Discussion Questions

  1. As Susan Mattern points out in the Prologue to The Slow Moon Climbs, “Menopause only became a subject of medical interest in Europe in the eighteenth century.” Were you surprised to learn this? Did this fact make you more or less receptive to Mattern’s reframing of menopause and its role in human evolution?
  2. What is the other mammal where the females of the species have long post-reproductive lives? What do the comparison between this mammal and humans elucidate about menopause from an evolutionary biology perspective?
  3. What is the Grandmother Hypothesis? What is the strongest scientific evidence supporting it, and what questions still remain about it?
  4. In the opening to Chapter 5, Mattern writes, “In the modern period, non-reproduction has become critical to our future, and more people than ever are non-reproductive or post-reproductive; the energies liberated in this way have transformed our world.” What are some examples either cited in the book, or in your own life of the shifts that have happened a result of this human move away from reproduction?
  5. What do you make of Friedrich Engels’s theory that the rise of the nuclear family and monogamy for women is linked to the institution of property? Do you think the experiences of women in agrarian societies shaped modern ideas about menopause?

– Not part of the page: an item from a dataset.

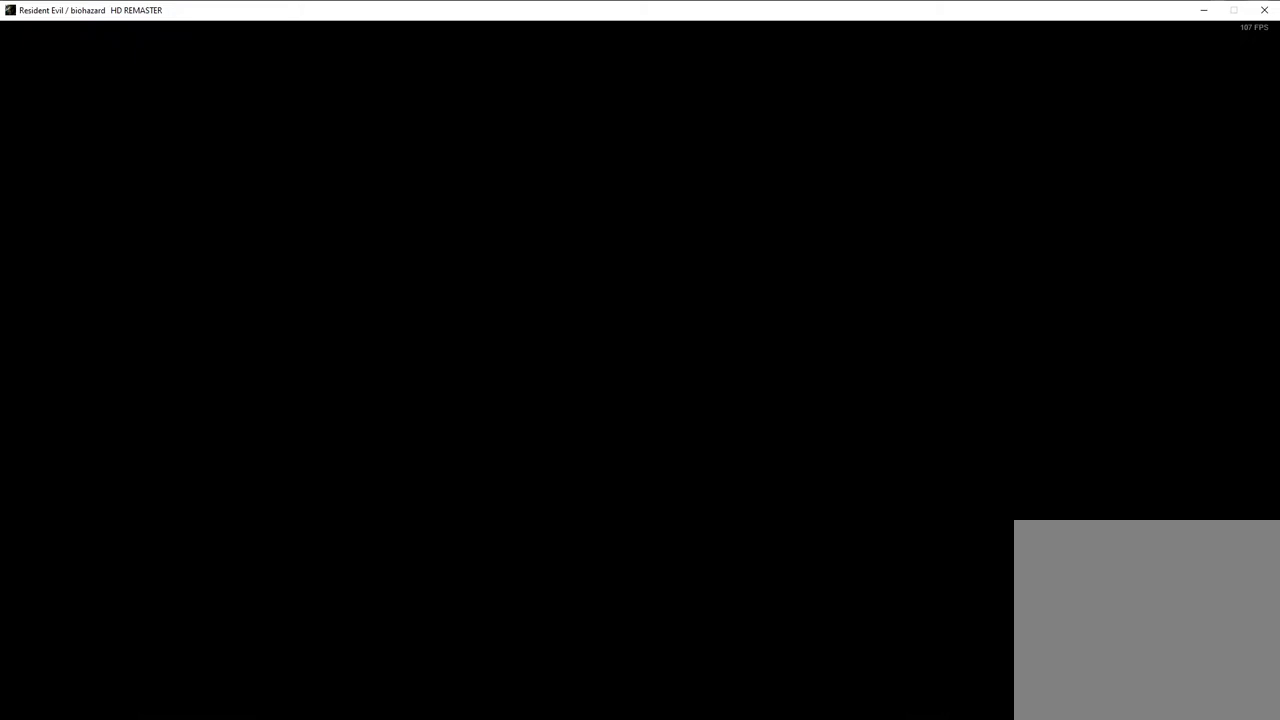
{"buttons": ["SQUARE", "DPAD_UP"], "left_stick": "center", "right_stick": "center", "events": []}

If so, how so?
  6. Hot flashes are synonymous with the modern Western medical and cultural understanding of menopause. How does the history hot flashes, especially their association with plethora—or a buildup of excess blood—in the 1700s, complicate the scientific credibility of hot flashes as a menopausal symptom?

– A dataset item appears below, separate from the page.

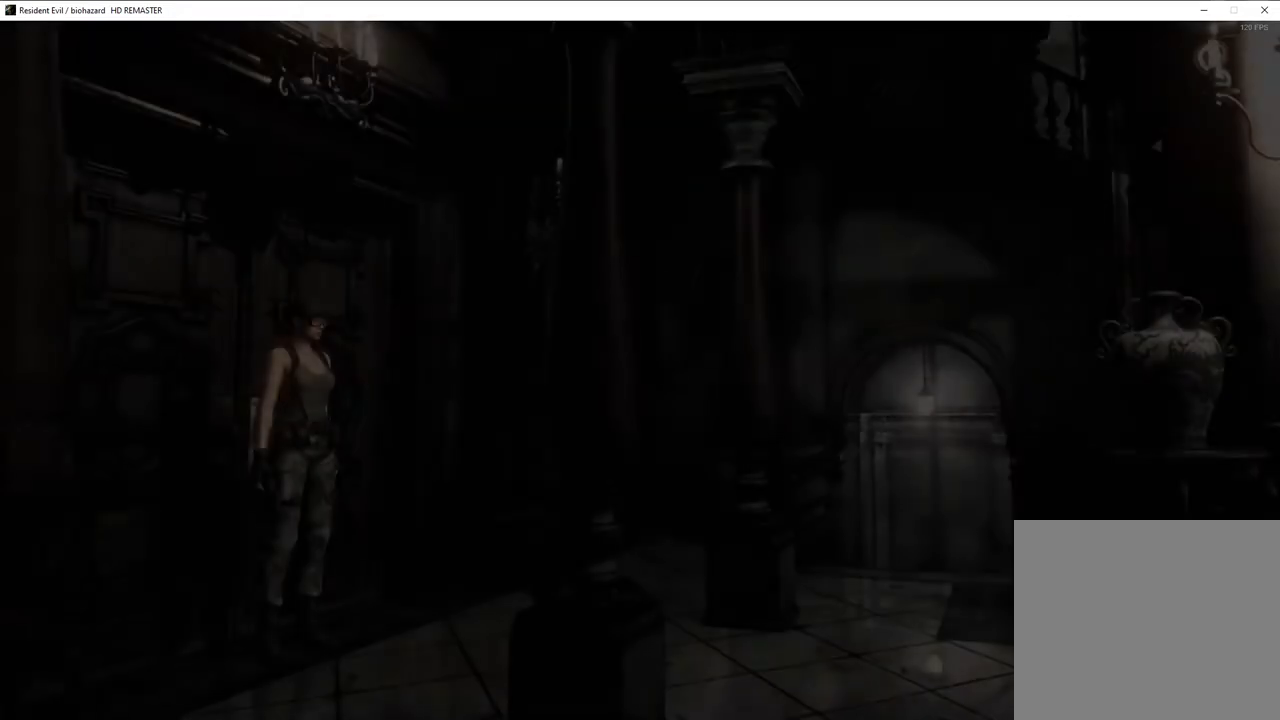
{"buttons": ["SQUARE", "DPAD_UP"], "left_stick": "center", "right_stick": "center", "events": []}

  7. What is the significance of distinguishing between menopause as a medical versus cultural syndrome? Can you think of other examples of cultural syndromes? After reading The Slow Moon Climbs, do you think menopause is more of a cultural or medical syndrome?

About the Author

Susan P. Mattern is Distinguished Research Professor of History at the University of Georgia. Her many books include The Prince of Medicine and Rome and the Enemy.